Otoritas kamp kerja paksa dan penjaga berusaha memaksa praktisi untuk mengenakan seragam penjara. Ketika saya menolak melakukannya, mereka memasukkan saya ke sel kecil, yang terletak di lantai atas sebuah gedung. Lantainya kedap suara dan tidak ada orang di luar yang bisa mendengar apa yang terjadi di sana. Tempat seukuran ruang kelas dipartisi menjadi lebih dari sepuluh sel kecil, masing-masing dengan kamera pengintai dan pengeras suara bervolume tinggi.

Sel itu memiliki bangku panjang dan tidak ada yang lain. Tidak ada pemanas atau selimut di musim dingin, dan para penjaga bahkan sengaja membiarkan jendela terbuka agar kami lebih menderita. Salah satu praktisi menderita radang dingin yang parah. Praktisi di sini tidak diperbolehkan mandi, dan hanya bisa ke kamar mandi sekali sehari. Makanannya selalu roti kukus dan acar. Banyak praktisi telah berada di sel selama berbulan-bulan, meskipun peraturan mengatakan bahwa lama penahanan maksimum adalah sepuluh hari.

Para penjaga mencekoki praktisi yang melakukan mogok makan sekali sehari. Ketika mereka mencekok paksa seorang praktisi di sebelah saya, pengeras suara mulai mengeluarkan suara keras untuk meredam teriakannya. Beberapa penjaga menahannya dan memasukkan selang plastik ke hidungnya, sampai ke perutnya. Mereka kemudian menggunakan jarum suntik untuk mendorong bubur jagung ke dalam tabung.

Ilustrasi penyiksaan: pemaksaan makan

Dibiarkan Kedinginan

Ketika saya ditempatkan di sel kurungan kecil, kami para praktisi yang tetap berada di dalam sel terus duduk diam di bangku kecil sepanjang hari. Suatu kali, setelah kembali dari istirahat kamar mandi, kami menolak untuk duduk lagi. Penjaga Cui memindahkan semua bangku dan menyuruh kami duduk di bantal tipis. Kemudian Cui mengambil bantal dan menyuruh kami duduk di lantai ubin, yang saat itu membeku. Ini berlangsung enam bulan.

Memberi makan secara paksa

Saya melakukan mogok makan untuk memprotes penganiayaan, dan penjaga mulai mencekok saya lima hari kemudian. Mereka menyeret saya ke sebuah ruangan kosong dan memukul serta menendang saya.
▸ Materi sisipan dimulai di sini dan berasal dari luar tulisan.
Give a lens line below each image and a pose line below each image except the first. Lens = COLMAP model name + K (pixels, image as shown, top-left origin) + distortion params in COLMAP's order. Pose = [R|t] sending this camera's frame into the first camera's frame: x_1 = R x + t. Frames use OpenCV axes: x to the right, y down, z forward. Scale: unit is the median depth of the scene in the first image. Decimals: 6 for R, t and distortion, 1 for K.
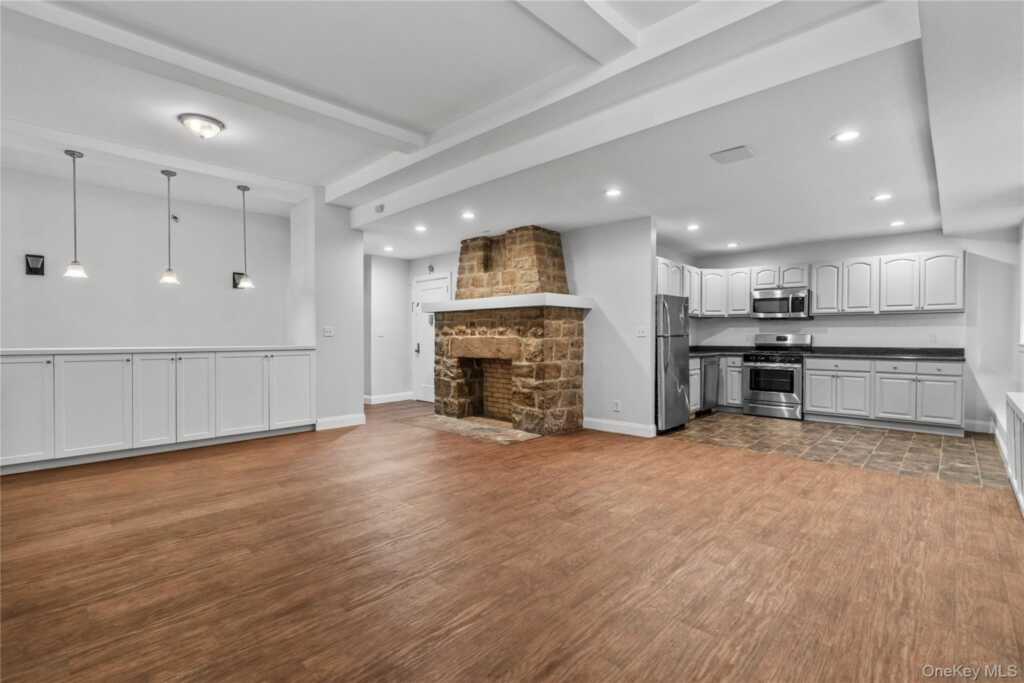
lens RADIAL K [[467.7, 0, 509.7], [0, 467.7, 340.8], [0, 0, 1]] dist [-0.003991, 0.000047]
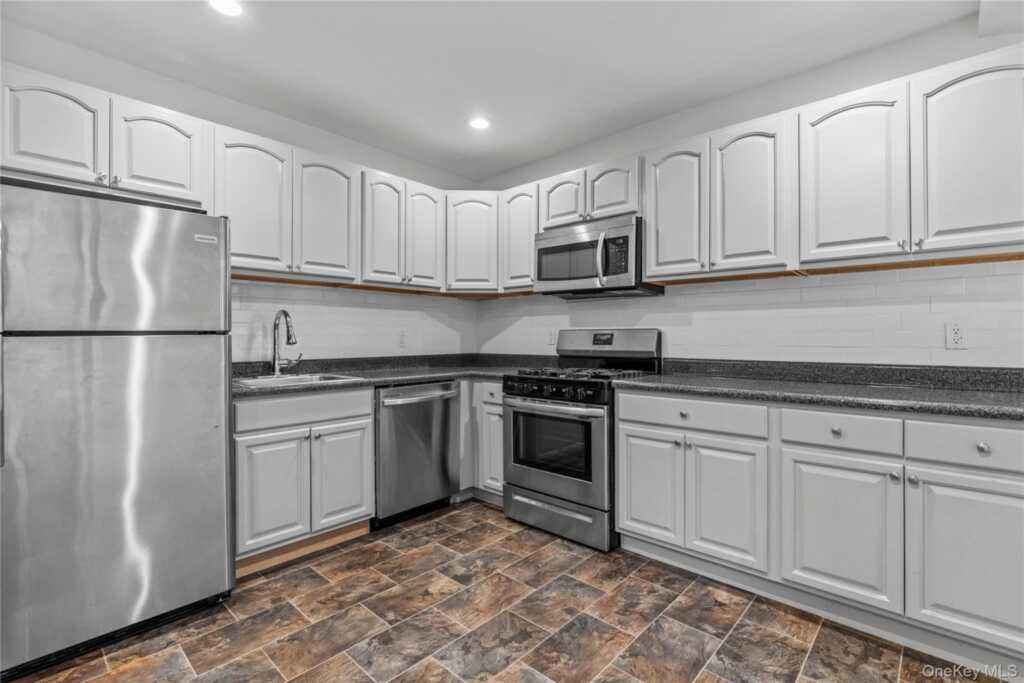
lens RADIAL K [[471.7, 0, 509.3], [0, 471.7, 333.8], [0, 0, 1]] dist [-0.002619, -0.000118]
pose [[0.999752, -0.002844, 0.022089, 0.549350], [0.003129, 0.999912, -0.012860, -0.004792], [-0.022050, 0.012926, 0.999673, 0.630083]]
Karena saya tidak dapat berhenti muntah ketika mereka mencekoki saya, Cui memasukkan kain pel ke dalam mulut saya mencoba untuk memasukkan kembali makanan tersebut. Dia kemudian menyeka kain pel itu ke seluruh tubuh saya.

Perpanjangan Jangka Waktu Sewenang-wenang

Pihak berwenang dapat memperpanjang masa tahanan praktisi sesuka hati, dari sepuluh hari menjadi satu tahun. Itu adalah praktik umum. Seorang penjaga menemukan Wang Shuchun dengan artikel Falun Dafa dan memberitahunya bahwa masa hukumannya akan diperpanjang selama satu sampai tiga bulan. Mereka memperpanjang masa jabatan saya selama tiga bulan.
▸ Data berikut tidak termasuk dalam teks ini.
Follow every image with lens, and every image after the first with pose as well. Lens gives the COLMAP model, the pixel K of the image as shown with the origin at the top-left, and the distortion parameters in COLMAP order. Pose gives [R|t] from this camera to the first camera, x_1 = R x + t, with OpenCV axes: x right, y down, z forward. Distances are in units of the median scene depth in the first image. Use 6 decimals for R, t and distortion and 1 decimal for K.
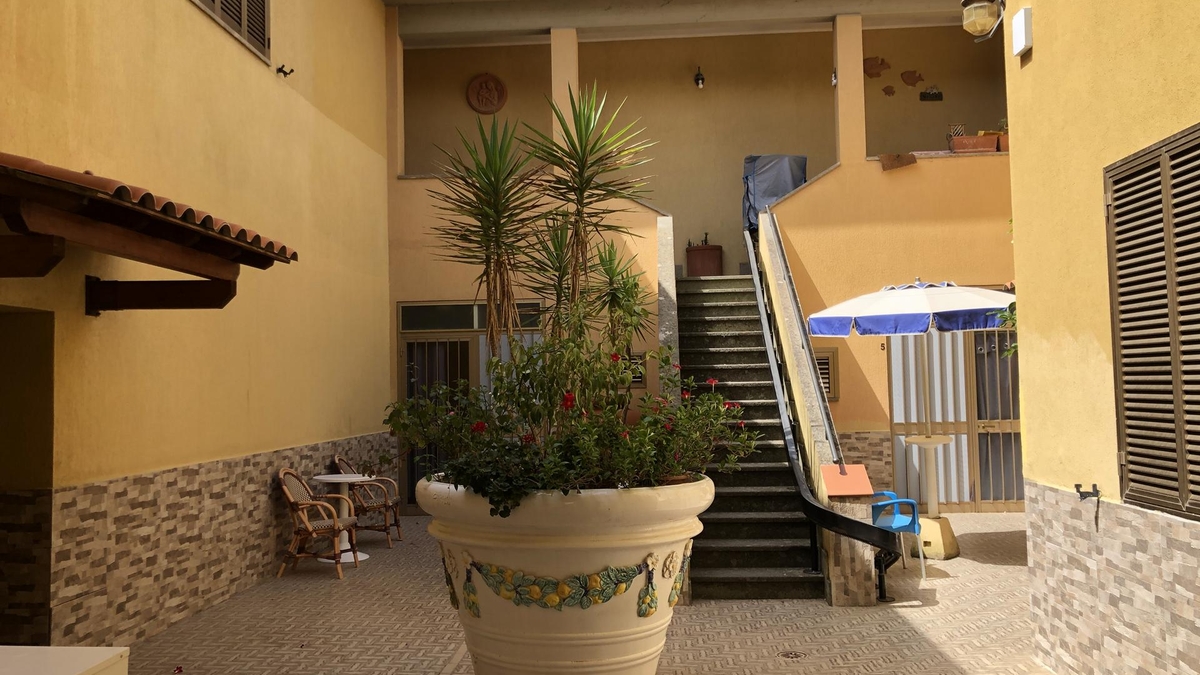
lens RADIAL K [[932.2, 0, 600.0], [0, 932.2, 337.5], [0, 0, 1]] dist [0.012306, 0.003706]
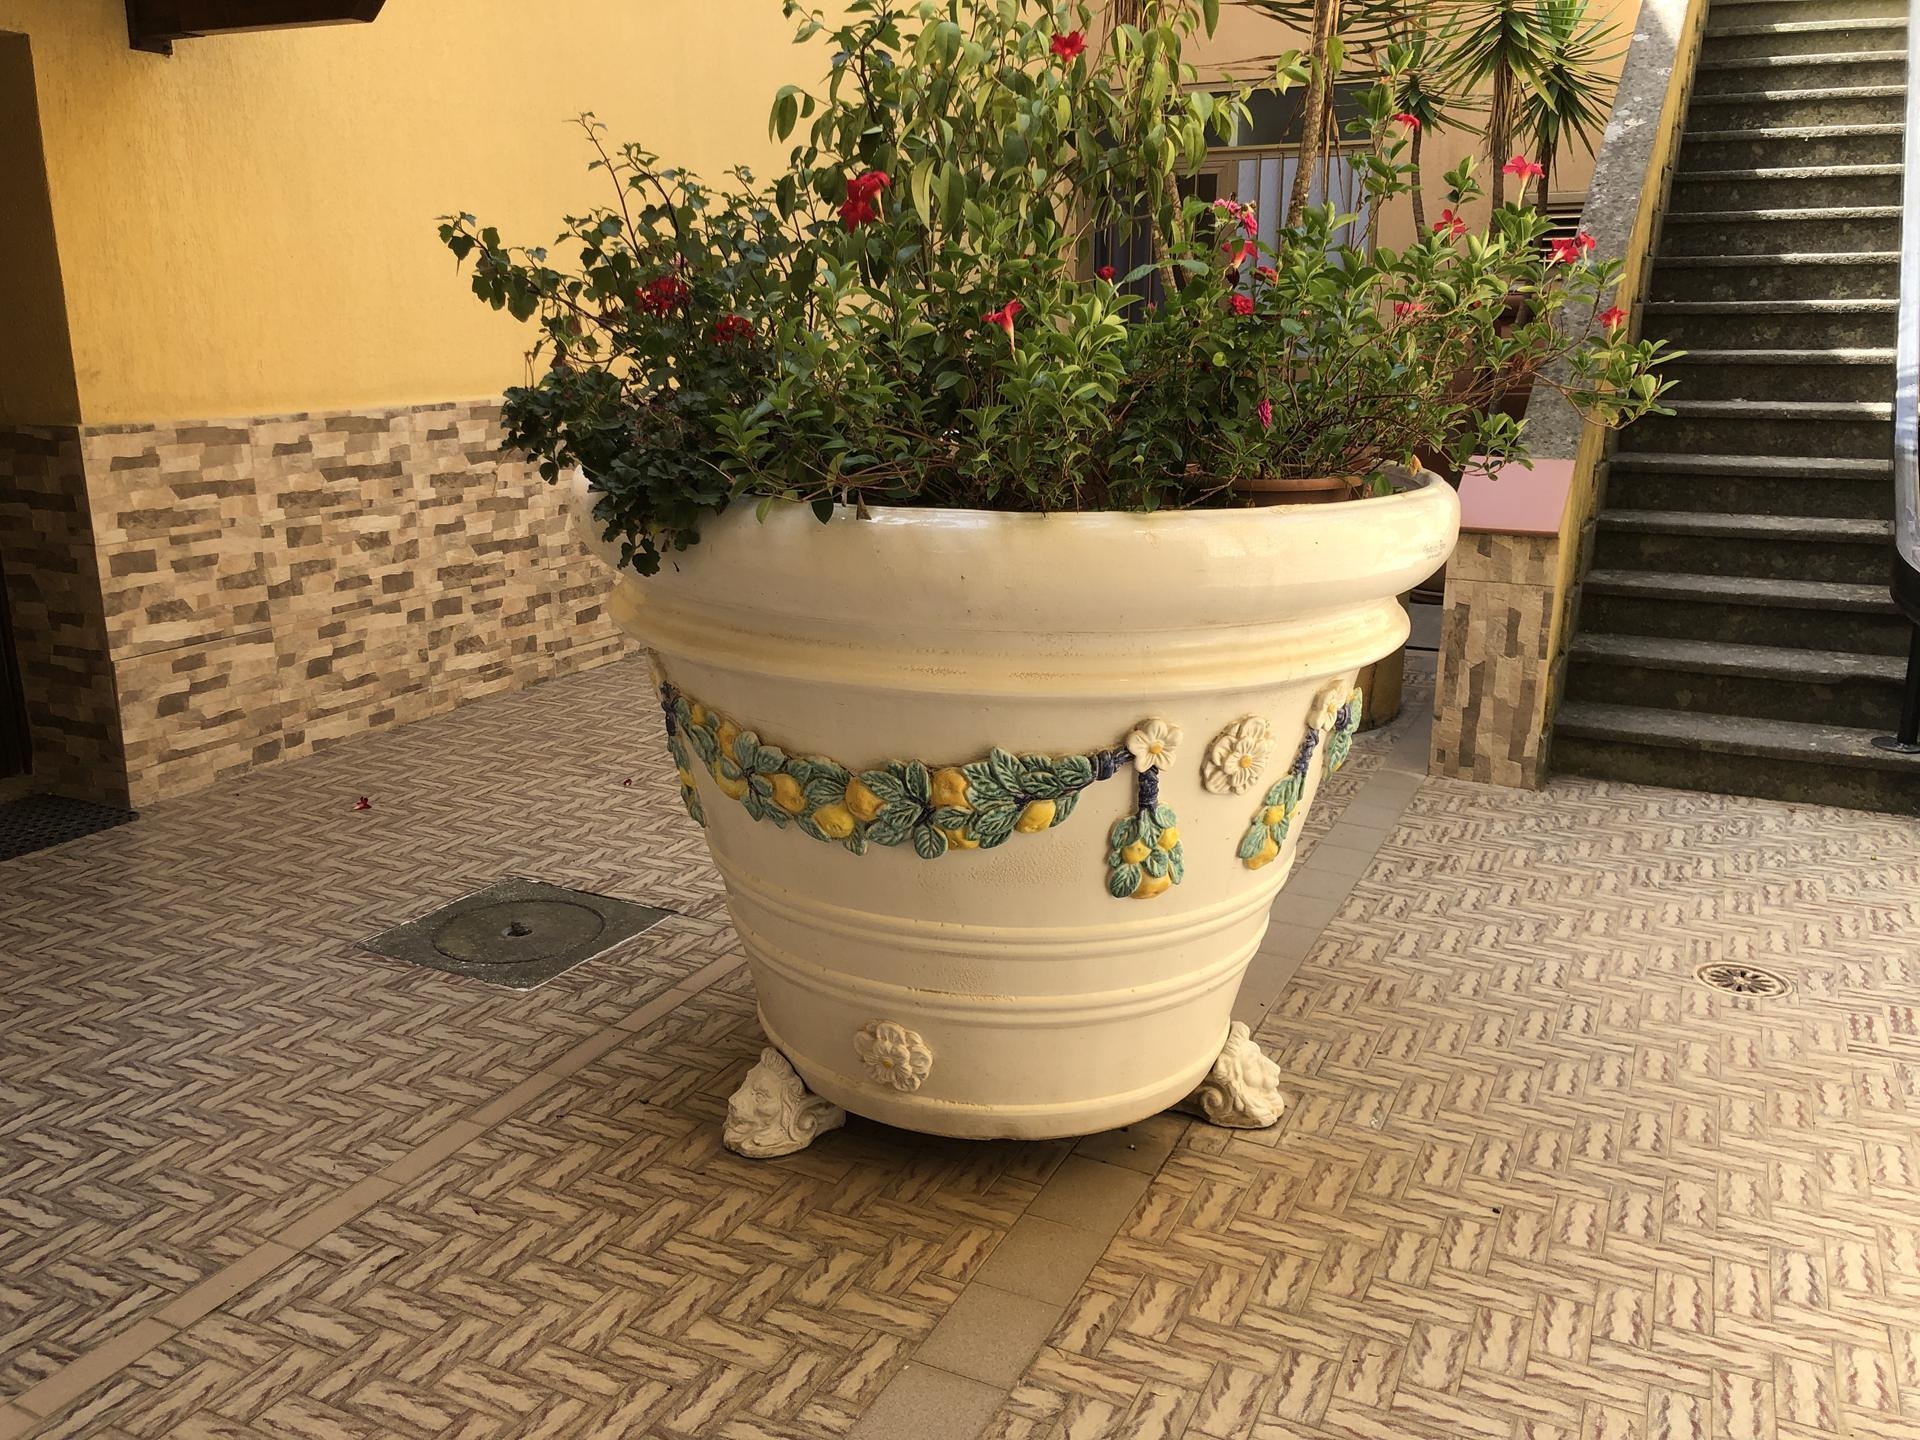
lens RADIAL K [[1534.1, 0, 960.0], [0, 1534.1, 720.0], [0, 0, 1]] dist [0.054444, -0.060901]
pose [[0.923143, 0.116410, -0.366410, 0.124615], [0.003935, 0.950146, 0.311779, 0.046887], [0.384438, -0.289258, 0.876663, 0.350443]]
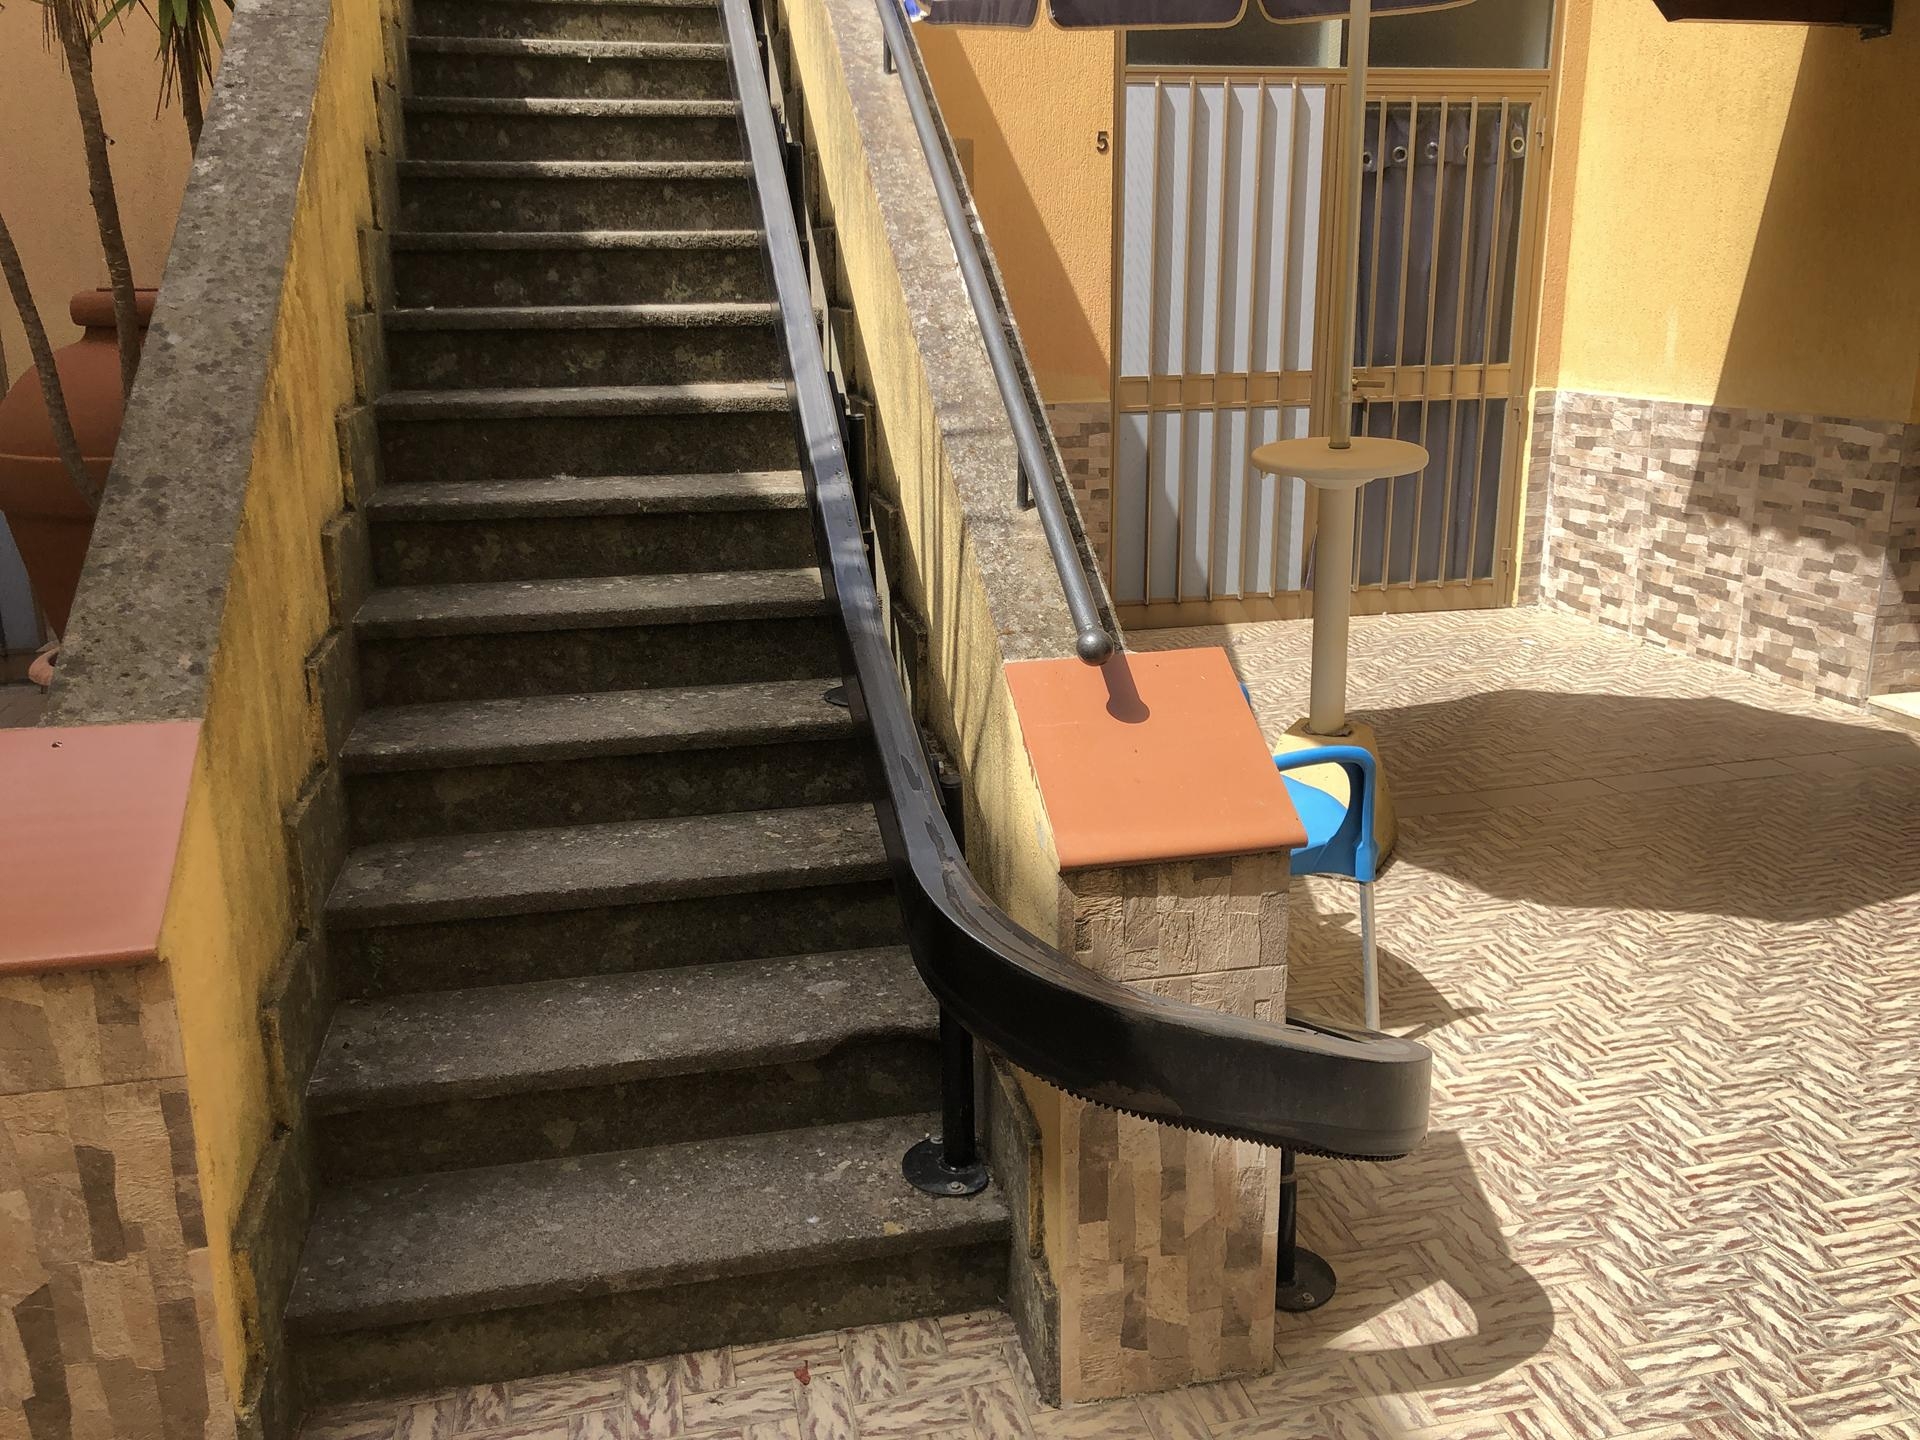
lens RADIAL K [[1604.1, 0, 960.0], [0, 1604.1, 720.0], [0, 0, 1]] dist [0.009002, 0.083498]
pose [[0.960074, -0.064640, 0.272174, 0.171023], [-0.022622, 0.951812, 0.305848, 0.062354], [-0.278829, -0.299794, 0.912348, 0.859828]]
Ketika mereka mencoba memperpanjang masa hukuman saya, ibu saya, yang juga seorang praktisi, memutuskan untuk menulis surat pengaduan ke banyak departemen pemerintah, dan mengungkap kejahatan di kamp kerja paksa. Seorang jaksa dari Kejaksaan Shenyang memeriksa kasus saya dan menghentikan otoritas kamp kerja paksa untuk menambahkan lebih banyak waktu untuk hukuman saya. Saya dibebaskan pada 19 November 2005 setelah tiga tahun tiga bulan. Saya kembali mengajar setahun kemudian.